* Records for processing

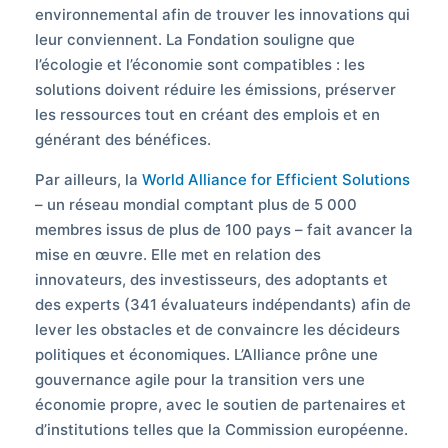
environnemental afin de trouver les innovations qui
leur conviennent. La Fondation souligne que
l’écologie et l’économie sont compatibles : les
solutions doivent réduire les émissions, préserver
les ressources tout en créant des emplois et en
générant des bénéfices.
Par ailleurs, la
World Alliance for Efficient Solutions
– un réseau mondial comptant plus de 5 000
membres issus de plus de 100 pays – fait avancer la
mise en œuvre. Elle met en relation des
innovateurs, des investisseurs, des adoptants et
des experts (341 évaluateurs indépendants) afin de
lever les obstacles et de convaincre les décideurs
politiques et économiques. L’Alliance prône une
gouvernance agile pour la transition vers une
économie propre, avec le soutien de partenaires et
d’institutions telles que la Commission européenne.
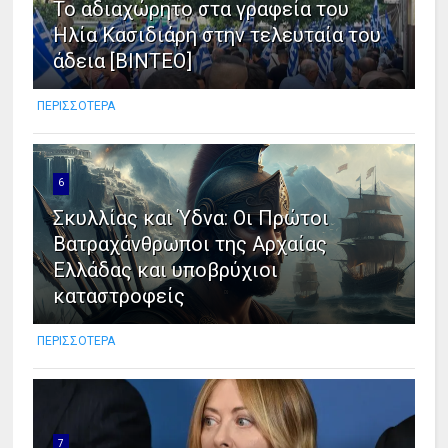
Το αδιαχώρητο στα γραφεία του
Ηλία Κασιδιάρη στην τελευταία του
άδεια [ΒΙΝΤΕΟ]
ΠΕΡΙΣΣΟΤΕΡΑ
6
Σκυλλίας και Ύδνα: Οι Πρώτοι
Βατραχάνθρωποι της Αρχαίας
Ελλάδας και υποβρύχιοι
καταστροφείς
ΠΕΡΙΣΣΟΤΕΡΑ
7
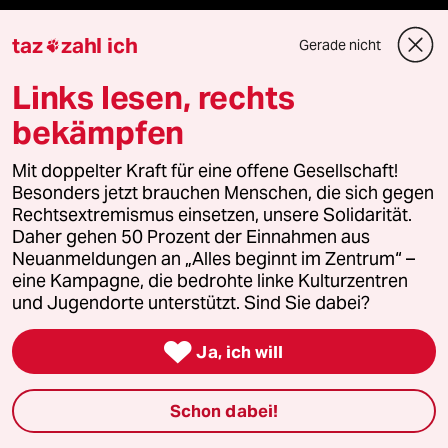
Nahost-Konflikt
taz
zahl ich
Gerade nicht

Links lesen, rechts
Verlag
bekämpfen
Mit doppelter Kraft für eine offene Gesellschaft!
Aktuelles
Besonders jetzt brauchen Menschen, die sich gegen
Rechtsextremismus einsetzen, unsere Solidarität.
Hausblog
Daher gehen 50 Prozent der Einnahmen aus
Neuanmeldungen an „Alles beginnt im Zentrum“ –
Die Seitenwende
eine Kampagne, die bedrohte linke Kulturzentren
und Jugendorte unterstützt. Sind Sie dabei?
Stellen

Ja, ich will
Presse
Schon dabei!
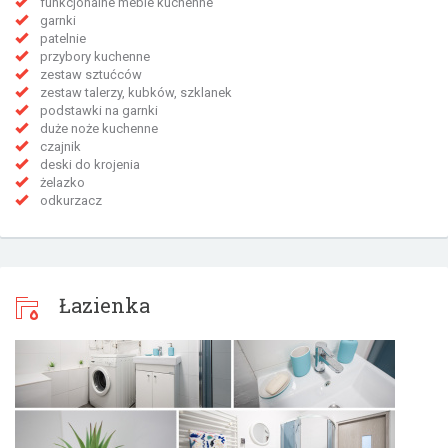
funkcjonalne meble kuchenne
garnki
patelnie
przybory kuchenne
zestaw sztućców
zestaw talerzy, kubków, szklanek
podstawki na garnki
duże noże kuchenne
czajnik
deski do krojenia
żelazko
odkurzacz
Łazienka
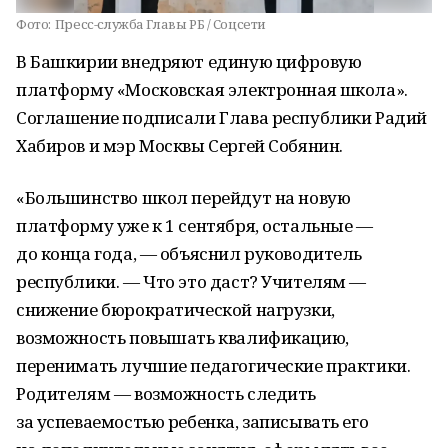
Фото:
Пресс-служба Главы РБ / Соцсети
В Башкирии внедряют единую цифровую
платформу «Московская электронная школа».
Соглашение подписали Глава республики Радий
Хабиров и мэр Москвы Сергей Собянин.
«Большинство школ перейдут на новую
платформу уже к 1 сентября, остальные —
до конца года, — объяснил руководитель
республики. — Что это даст? Учителям —
снижение бюрократической нагрузки,
возможность повышать квалификацию,
перенимать лучшие педагогические практики.
Родителям — возможность следить
за успеваемостью ребенка, записывать его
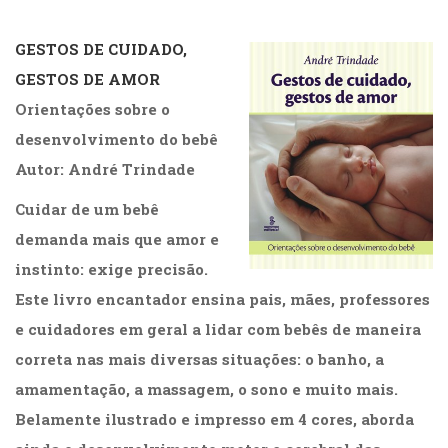
.
GESTOS DE CUIDADO,
GESTOS DE AMOR
Orientações sobre o
desenvolvimento do bebê
Autor:
André Trindade
Cuidar de um bebê
demanda mais que amor e
instinto: exige precisão.
Este livro encantador ensina pais, mães, professores
e cuidadores em geral a lidar com bebês de maneira
correta nas mais diversas situações: o banho, a
amamentação, a massagem, o sono e muito mais.
Belamente ilustrado e impresso em 4 cores, aborda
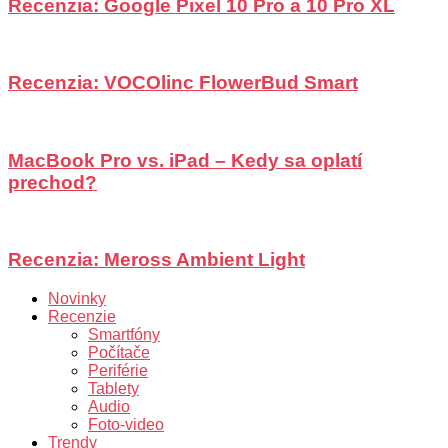
Recenzia: Google Pixel 10 Pro a 10 Pro XL
Recenzia: VOCOlinc FlowerBud Smart
MacBook Pro vs. iPad – Kedy sa oplatí
prechod?
Recenzia: Meross Ambient Light
Novinky
Recenzie
Smartfóny
Počítače
Periférie
Tablety
Audio
Foto-video
Trendy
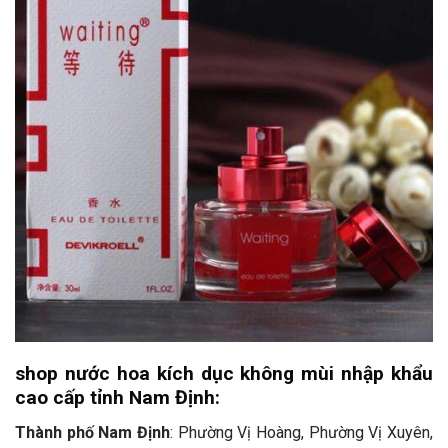
shop nước hoa kích dục không mùi nhập khẩu
cao cấp tỉnh Nam Định:
Thành phố Nam Định
: Phường Vị Hoàng, Phường Vị Xuyên,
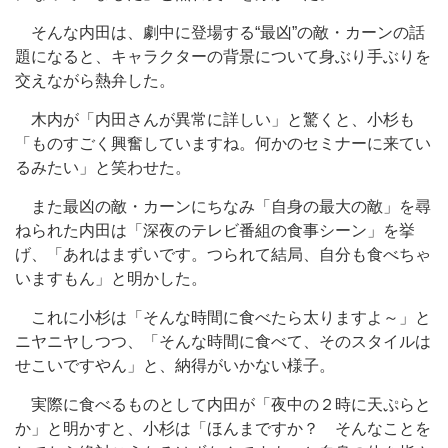
そんな内田は、劇中に登場する“最凶”の敵・カーンの話
題になると、キャラクターの背景について身ぶり手ぶりを
交えながら熱弁した。
木内が「内田さんが異常に詳しい」と驚くと、小杉も
「ものすごく興奮していますね。何かのセミナーに来てい
るみたい」と笑わせた。
また最凶の敵・カーンにちなみ「自身の最大の敵」を尋
ねられた内田は「深夜のテレビ番組の食事シーン」を挙
げ、「あれはまずいです。つられて結局、自分も食べちゃ
いますもん」と明かした。
これに小杉は「そんな時間に食べたら太りますよ～」と
ニヤニヤしつつ、「そんな時間に食べて、そのスタイルは
せこいですやん」と、納得がいかない様子。
実際に食べるものとして内田が「夜中の２時に天ぷらと
か」と明かすと、小杉は「ほんまですか？ そんなことを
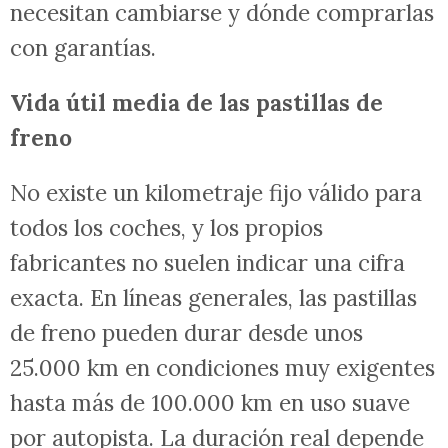
necesitan cambiarse y dónde comprarlas
con garantías.
Vida útil media de las pastillas de
freno
No existe un kilometraje fijo válido para
todos los coches, y los propios
fabricantes no suelen indicar una cifra
exacta. En líneas generales, las pastillas
de freno pueden durar desde unos
25.000 km en condiciones muy exigentes
hasta más de 100.000 km en uso suave
por autopista. La duración real depende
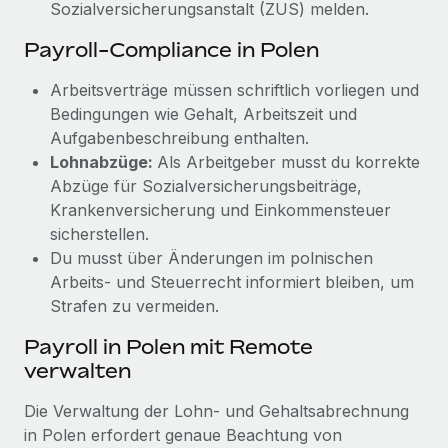
Sozialversicherungsanstalt (ZUS) melden.
Payroll-Compliance in Polen
Arbeitsverträge müssen schriftlich vorliegen und
Bedingungen wie Gehalt, Arbeitszeit und
Aufgabenbeschreibung enthalten.
Lohnabzüge:
Als Arbeitgeber musst du korrekte
Abzüge für Sozialversicherungsbeiträge,
Krankenversicherung und Einkommensteuer
sicherstellen.
Du musst über Änderungen im polnischen
Arbeits- und Steuerrecht informiert bleiben, um
Strafen zu vermeiden.
Payroll in Polen mit Remote
verwalten
Die Verwaltung der Lohn- und Gehaltsabrechnung
in Polen erfordert genaue Beachtung von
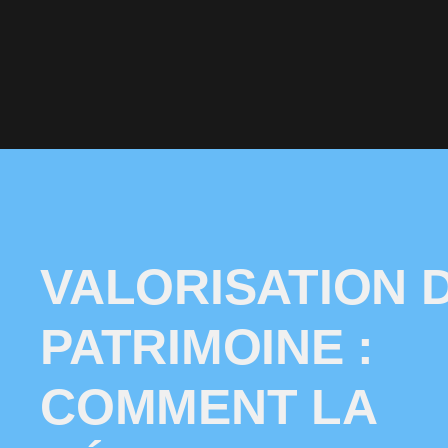
VALORISATION 
PATRIMOINE :
COMMENT LA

* Task to complete
Reproduce everything from the start of the records down to the line containing "politiques et économiques.", replacing "investisseurs" with "financeurs" and leaving all else unchanged. Leave the pictures out of your answer.

* Response to this exercise
environnemental afin de trouver les innovations qui
leur conviennent. La Fondation souligne que
l’écologie et l’économie sont compatibles : les
solutions doivent réduire les émissions, préserver
les ressources tout en créant des emplois et en
générant des bénéfices.
Par ailleurs, la
World Alliance for Efficient Solutions
– un réseau mondial comptant plus de 5 000
membres issus de plus de 100 pays – fait avancer la
mise en œuvre. Elle met en relation des
innovateurs, des financeurs, des adoptants et
des experts (341 évaluateurs indépendants) afin de
lever les obstacles et de convaincre les décideurs
politiques et économiques. L’Alliance prône une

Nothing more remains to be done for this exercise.